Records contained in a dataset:
=-=-=

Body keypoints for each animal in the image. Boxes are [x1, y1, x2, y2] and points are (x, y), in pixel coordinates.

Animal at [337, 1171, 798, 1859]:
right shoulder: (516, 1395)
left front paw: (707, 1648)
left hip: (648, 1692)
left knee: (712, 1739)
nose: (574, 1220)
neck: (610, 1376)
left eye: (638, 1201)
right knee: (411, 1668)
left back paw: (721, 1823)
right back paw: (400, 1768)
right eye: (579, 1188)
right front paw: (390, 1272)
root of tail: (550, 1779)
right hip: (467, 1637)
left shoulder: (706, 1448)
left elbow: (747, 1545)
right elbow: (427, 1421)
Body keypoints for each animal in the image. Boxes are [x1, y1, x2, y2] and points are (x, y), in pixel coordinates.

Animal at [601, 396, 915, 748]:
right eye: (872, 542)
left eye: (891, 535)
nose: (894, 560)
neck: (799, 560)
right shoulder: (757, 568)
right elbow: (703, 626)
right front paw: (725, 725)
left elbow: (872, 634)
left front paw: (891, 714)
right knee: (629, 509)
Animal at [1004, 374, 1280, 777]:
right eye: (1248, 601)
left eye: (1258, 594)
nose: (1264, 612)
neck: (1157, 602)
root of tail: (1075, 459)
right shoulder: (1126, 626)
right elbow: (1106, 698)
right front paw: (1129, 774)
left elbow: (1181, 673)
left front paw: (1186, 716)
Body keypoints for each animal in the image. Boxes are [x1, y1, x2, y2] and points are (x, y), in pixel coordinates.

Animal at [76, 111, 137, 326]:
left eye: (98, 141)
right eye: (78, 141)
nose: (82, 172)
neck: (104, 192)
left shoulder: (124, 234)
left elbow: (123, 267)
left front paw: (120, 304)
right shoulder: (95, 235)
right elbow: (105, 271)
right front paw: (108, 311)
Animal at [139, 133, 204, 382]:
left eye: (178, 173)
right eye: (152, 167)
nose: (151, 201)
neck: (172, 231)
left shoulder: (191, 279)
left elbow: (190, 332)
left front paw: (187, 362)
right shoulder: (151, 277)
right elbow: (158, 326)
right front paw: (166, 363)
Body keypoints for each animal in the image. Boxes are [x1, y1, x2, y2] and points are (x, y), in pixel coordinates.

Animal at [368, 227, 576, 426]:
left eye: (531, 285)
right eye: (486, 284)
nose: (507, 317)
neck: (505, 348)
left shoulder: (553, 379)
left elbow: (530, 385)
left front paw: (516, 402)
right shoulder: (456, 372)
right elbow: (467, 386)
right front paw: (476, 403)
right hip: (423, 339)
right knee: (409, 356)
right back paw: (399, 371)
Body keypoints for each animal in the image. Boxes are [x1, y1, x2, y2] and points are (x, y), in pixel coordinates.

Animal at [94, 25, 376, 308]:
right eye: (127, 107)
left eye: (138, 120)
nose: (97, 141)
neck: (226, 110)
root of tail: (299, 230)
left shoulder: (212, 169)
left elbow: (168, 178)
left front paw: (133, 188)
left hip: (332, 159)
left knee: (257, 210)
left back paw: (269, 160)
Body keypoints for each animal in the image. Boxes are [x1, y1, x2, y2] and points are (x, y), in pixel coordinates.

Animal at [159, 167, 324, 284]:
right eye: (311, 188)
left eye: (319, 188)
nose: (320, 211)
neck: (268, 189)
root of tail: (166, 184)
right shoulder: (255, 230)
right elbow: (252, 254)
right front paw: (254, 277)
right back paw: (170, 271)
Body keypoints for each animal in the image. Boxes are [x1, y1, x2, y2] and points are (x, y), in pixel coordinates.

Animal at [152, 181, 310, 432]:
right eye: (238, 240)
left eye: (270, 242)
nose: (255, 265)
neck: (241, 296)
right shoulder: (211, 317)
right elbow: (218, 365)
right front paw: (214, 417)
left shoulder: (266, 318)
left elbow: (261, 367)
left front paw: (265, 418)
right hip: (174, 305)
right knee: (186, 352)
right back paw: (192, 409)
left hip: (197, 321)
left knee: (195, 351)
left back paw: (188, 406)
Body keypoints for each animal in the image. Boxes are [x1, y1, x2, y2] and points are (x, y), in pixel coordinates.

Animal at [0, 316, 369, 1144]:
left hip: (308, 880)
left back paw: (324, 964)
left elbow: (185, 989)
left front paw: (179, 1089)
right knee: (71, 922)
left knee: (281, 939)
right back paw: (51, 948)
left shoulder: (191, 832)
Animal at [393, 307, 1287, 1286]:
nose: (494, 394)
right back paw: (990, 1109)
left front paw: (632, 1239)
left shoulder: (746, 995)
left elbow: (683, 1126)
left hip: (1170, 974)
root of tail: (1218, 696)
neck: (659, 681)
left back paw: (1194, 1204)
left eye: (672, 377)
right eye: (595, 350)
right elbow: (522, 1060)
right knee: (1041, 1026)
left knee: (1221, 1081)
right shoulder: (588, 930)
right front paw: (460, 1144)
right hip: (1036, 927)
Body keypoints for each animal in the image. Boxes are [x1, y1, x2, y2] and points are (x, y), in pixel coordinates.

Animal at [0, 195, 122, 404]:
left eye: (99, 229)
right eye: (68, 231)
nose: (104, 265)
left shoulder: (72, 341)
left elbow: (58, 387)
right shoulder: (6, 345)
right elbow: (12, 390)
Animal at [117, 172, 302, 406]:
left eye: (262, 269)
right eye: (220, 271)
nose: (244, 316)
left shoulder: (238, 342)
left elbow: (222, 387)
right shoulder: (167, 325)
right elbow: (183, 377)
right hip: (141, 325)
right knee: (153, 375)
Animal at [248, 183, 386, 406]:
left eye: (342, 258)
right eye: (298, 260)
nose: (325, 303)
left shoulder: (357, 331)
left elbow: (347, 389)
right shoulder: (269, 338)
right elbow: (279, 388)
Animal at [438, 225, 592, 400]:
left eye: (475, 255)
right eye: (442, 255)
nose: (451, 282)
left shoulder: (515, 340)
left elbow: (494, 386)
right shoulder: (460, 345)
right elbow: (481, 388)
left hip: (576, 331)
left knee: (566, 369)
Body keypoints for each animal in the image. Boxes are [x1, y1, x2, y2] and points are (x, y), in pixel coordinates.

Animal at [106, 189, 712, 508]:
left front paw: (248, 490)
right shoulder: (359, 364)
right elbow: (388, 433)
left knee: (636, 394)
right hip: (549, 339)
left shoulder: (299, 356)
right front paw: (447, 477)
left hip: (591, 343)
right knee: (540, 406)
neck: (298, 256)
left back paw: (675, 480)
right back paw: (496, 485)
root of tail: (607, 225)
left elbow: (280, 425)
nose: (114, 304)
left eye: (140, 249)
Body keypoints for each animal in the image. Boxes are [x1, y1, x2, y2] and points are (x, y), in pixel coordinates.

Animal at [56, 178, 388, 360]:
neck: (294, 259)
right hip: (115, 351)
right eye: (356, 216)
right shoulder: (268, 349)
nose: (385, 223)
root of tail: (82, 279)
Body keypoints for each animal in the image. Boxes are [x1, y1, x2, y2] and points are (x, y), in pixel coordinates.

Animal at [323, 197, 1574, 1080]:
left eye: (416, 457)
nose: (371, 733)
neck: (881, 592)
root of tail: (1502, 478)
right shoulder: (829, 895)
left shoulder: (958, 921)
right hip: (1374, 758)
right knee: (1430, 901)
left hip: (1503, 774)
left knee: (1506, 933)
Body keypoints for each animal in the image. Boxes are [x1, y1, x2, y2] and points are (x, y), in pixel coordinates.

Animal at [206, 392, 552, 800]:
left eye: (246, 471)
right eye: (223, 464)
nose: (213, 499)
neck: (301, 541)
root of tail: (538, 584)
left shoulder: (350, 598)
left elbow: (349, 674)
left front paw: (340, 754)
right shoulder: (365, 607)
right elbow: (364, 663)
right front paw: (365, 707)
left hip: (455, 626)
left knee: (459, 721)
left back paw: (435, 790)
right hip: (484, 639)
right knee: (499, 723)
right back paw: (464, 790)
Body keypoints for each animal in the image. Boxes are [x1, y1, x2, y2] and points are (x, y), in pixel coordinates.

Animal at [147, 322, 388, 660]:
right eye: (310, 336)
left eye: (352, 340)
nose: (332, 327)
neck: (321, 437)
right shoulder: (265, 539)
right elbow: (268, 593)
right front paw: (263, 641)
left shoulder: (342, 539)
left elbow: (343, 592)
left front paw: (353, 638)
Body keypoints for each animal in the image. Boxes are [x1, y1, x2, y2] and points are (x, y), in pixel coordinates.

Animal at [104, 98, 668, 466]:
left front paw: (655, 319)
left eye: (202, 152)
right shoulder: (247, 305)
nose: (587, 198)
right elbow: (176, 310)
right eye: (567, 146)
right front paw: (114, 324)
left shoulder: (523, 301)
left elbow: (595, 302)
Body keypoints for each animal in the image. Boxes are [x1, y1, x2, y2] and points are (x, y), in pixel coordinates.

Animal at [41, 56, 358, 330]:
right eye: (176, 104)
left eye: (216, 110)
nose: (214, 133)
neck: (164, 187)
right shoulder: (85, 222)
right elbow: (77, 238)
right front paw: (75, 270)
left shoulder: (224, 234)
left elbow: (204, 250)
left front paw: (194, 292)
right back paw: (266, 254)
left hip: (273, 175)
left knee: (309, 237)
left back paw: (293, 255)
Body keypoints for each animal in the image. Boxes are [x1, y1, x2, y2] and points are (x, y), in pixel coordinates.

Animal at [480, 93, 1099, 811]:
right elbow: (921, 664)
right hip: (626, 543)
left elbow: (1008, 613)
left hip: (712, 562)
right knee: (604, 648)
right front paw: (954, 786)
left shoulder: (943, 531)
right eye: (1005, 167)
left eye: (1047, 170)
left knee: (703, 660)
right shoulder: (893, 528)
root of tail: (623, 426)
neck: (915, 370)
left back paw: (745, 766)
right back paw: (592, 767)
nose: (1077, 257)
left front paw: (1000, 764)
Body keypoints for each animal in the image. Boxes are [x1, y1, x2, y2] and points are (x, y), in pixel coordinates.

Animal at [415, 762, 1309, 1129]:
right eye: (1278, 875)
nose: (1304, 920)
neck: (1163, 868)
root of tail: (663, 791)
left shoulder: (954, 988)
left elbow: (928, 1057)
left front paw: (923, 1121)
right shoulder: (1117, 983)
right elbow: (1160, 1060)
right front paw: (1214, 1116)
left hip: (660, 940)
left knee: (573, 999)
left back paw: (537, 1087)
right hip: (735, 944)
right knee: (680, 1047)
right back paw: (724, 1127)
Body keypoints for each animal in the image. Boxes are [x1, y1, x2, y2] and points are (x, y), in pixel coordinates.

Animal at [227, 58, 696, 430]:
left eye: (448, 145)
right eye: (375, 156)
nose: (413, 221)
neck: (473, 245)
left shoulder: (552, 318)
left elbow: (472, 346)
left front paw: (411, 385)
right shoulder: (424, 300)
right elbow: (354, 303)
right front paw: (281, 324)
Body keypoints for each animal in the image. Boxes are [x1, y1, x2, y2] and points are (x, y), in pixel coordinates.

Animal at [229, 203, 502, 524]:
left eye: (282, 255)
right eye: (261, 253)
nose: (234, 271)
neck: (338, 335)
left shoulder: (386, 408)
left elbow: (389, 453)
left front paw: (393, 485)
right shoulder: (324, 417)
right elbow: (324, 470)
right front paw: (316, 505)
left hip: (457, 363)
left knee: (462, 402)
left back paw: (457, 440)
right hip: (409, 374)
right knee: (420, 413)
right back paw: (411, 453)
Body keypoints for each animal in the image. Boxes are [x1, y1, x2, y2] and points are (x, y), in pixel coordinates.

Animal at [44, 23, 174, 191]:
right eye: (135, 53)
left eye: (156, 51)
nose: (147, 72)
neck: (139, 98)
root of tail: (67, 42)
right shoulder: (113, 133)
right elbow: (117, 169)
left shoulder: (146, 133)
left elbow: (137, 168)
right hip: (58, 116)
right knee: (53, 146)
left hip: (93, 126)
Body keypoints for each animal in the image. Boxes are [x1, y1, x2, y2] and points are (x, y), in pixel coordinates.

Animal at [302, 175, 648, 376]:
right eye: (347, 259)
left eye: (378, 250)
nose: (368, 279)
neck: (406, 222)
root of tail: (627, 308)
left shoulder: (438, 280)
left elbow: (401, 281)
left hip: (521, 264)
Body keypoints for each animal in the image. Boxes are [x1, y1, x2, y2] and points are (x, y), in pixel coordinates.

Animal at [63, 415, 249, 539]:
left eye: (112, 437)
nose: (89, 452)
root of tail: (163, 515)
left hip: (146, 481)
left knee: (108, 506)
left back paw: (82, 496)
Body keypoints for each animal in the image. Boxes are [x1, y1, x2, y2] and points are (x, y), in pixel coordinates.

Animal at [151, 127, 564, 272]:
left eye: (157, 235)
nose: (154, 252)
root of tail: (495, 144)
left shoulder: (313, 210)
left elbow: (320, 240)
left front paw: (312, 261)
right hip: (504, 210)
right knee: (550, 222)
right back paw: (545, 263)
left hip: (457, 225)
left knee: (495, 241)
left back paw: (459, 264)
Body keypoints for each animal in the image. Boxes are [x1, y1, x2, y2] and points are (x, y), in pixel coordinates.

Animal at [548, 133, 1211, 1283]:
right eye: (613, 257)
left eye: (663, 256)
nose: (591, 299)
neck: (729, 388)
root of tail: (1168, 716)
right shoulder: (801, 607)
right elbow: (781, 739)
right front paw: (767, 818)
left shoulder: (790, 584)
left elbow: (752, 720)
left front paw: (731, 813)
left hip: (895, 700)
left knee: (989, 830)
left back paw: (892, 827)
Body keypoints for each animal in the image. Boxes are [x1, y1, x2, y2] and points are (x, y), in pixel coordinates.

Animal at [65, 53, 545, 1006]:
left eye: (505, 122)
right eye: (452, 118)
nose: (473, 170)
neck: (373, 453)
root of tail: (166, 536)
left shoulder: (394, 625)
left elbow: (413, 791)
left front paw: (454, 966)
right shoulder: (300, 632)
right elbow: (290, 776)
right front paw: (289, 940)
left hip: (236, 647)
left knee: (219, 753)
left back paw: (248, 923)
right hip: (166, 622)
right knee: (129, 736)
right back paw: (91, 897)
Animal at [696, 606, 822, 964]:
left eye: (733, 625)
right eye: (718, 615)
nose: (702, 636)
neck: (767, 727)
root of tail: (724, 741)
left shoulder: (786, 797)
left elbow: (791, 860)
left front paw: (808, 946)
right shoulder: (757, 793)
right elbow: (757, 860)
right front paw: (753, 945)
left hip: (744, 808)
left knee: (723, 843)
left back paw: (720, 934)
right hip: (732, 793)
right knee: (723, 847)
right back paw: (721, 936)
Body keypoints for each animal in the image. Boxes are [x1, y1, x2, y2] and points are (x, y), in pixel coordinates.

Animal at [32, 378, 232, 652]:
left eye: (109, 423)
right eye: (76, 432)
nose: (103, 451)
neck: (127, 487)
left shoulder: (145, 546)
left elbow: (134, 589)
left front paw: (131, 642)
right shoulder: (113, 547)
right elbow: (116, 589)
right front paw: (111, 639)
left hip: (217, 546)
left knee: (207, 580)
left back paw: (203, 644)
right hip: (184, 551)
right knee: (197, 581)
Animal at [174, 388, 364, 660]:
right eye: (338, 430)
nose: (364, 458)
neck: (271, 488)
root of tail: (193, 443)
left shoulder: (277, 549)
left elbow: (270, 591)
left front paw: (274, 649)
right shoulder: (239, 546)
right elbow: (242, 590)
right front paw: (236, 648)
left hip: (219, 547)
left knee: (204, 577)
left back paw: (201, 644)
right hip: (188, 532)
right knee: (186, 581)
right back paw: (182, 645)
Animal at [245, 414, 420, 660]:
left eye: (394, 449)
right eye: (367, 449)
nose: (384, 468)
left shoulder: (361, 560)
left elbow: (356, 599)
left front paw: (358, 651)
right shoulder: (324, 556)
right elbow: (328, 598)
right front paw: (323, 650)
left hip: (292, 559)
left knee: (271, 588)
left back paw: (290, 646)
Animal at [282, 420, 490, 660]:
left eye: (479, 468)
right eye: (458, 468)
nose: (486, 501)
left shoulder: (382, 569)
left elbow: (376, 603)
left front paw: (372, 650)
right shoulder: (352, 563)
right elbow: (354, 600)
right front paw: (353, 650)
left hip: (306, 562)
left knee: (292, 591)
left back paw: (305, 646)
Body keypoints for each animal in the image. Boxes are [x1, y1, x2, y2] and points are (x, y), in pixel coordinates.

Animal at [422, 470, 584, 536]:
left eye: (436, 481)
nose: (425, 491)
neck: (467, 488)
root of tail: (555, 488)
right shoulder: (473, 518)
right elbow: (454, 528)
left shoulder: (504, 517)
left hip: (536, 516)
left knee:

=-=-=

Reproduce, character for character, only the lines of the preceding data that start at the line with "right elbow: (364, 663)" and end at the line with "left elbow: (928, 1057)", both included.

Solution for this problem:
right elbow: (364, 663)
right front paw: (365, 707)
left hip: (455, 626)
left knee: (459, 721)
left back paw: (435, 790)
right hip: (484, 639)
right knee: (499, 723)
right back paw: (464, 790)
Body keypoints for each animal in the image. Boxes are [x1, y1, x2, y2] and points are (x, y), in pixel coordinates.

Animal at [147, 322, 388, 660]:
right eye: (310, 336)
left eye: (352, 340)
nose: (332, 327)
neck: (321, 437)
right shoulder: (265, 539)
right elbow: (268, 593)
right front paw: (263, 641)
left shoulder: (342, 539)
left elbow: (343, 592)
left front paw: (353, 638)
Body keypoints for each animal in the image. Boxes are [x1, y1, x2, y2] and points are (x, y), in pixel coordinates.

Animal at [104, 98, 668, 466]:
left front paw: (655, 319)
left eye: (202, 152)
right shoulder: (247, 305)
nose: (587, 198)
right elbow: (176, 310)
right eye: (567, 146)
right front paw: (114, 324)
left shoulder: (523, 301)
left elbow: (595, 302)
Body keypoints for each animal in the image. Boxes are [x1, y1, x2, y2] and points are (x, y), in pixel coordinates.

Animal at [41, 56, 358, 330]:
right eye: (176, 104)
left eye: (216, 110)
nose: (214, 133)
neck: (164, 187)
right shoulder: (85, 222)
right elbow: (77, 238)
right front paw: (75, 270)
left shoulder: (224, 234)
left elbow: (204, 250)
left front paw: (194, 292)
right back paw: (266, 254)
left hip: (273, 175)
left knee: (309, 237)
left back paw: (293, 255)
Body keypoints for each animal in the image. Boxes are [x1, y1, x2, y2] and points are (x, y), in pixel coordinates.

Animal at [480, 93, 1099, 811]:
right elbow: (921, 664)
right hip: (626, 543)
left elbow: (1008, 613)
left hip: (712, 562)
right knee: (604, 648)
right front paw: (954, 786)
left shoulder: (943, 531)
right eye: (1005, 167)
left eye: (1047, 170)
left knee: (703, 660)
right shoulder: (893, 528)
root of tail: (623, 426)
neck: (915, 370)
left back paw: (745, 766)
right back paw: (592, 767)
nose: (1077, 257)
left front paw: (1000, 764)
Body keypoints for each animal in the image. Boxes are [x1, y1, x2, y2] and points are (x, y), in pixel coordinates.

Animal at [415, 762, 1309, 1129]:
right eye: (1278, 875)
nose: (1304, 920)
neck: (1163, 868)
root of tail: (663, 791)
left shoulder: (954, 988)
left elbow: (928, 1057)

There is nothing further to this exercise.